Ole Johansson, President and CEO of Wartsila Corporation, says his company has started doing business with the Chinese and prefers their methods to American methods. “In the USA they would bring you lawyers with a lot of text and it ends up dragging for a long time. Sometimes the language barrier with the Chinese isn’t so much of a problem,” says Johansson.

He believes that some companies fail to produce their products in China for that market as it is a specialised market different from Europe and the Americas. Johansson says the current economic shift from the USA to China is taking things to the way it used to be at the turn of the last century as China was an economy to be reckoned with.

Even many young European economists and economics students are now moving to China and realise that it’s an economy that cannot be ignored. One Hungarian students says she has completed her studies and has just accepted a scholarship to learn Chinese in Beijing. “I want to be a negotiator working with European companies planning to do business with China, not a translator but a negotiator.” She says China will continue being a dominant force during our lifetime and wants to exploit that in her career.

A young American studying in Europe says he wants to work for a Chinese company doing business in Africa on his completion of his economics Master’s Degree.

We live in a capitalist society and European companies, students and business people realise that business comes first and China is a force that should be embraced if one wants to continue succeeding in these new economic times. They are showing the Eastern powerhouse they will not be dictated to and will be an equal partner in business.

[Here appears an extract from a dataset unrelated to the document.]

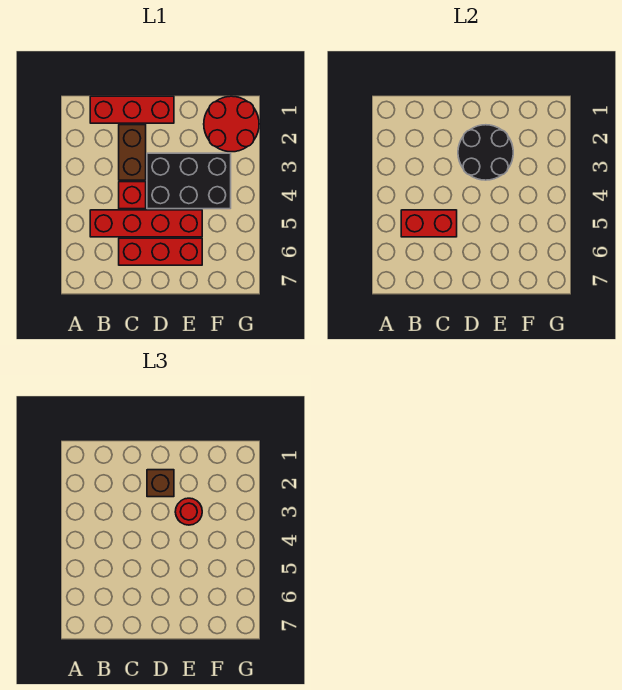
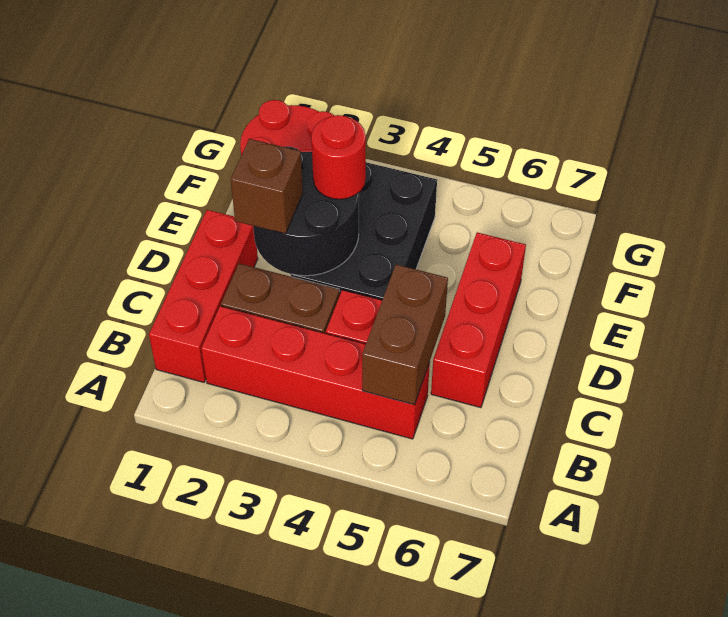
red 1x4 brick [90,210,202,237] -> red 1x4 brick turned to [201,306,430,439]
red 1x2 brick [401,210,457,237] -> brown 1x2 brick [362,265,448,405]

Finnish businesses are moving into China and recently the Dalai Lama was in Finland without the country being told it wasn’t allowed to host him to continue good relations.

I was left thinking that African businesses need to exploit the opportunities that come with the need China sees in operating on the continent. They too need to start negotiating as equal partners and governments should stop just thinking about the infrastructure that comes with China and maybe do the work that governments should do in the first place – ensuring that people’s lives are improved. China will continue dictating to Africa if the continent’s leaders do not realise that they need to do their part for their people and let China negotiate with big business in order for everyone to win in this situation. They can’t expect China to improve infrastructure that should be improved by government and then take resources in return.

Maybe there are a few lessons for Africa in the way Europe is negotiating with China.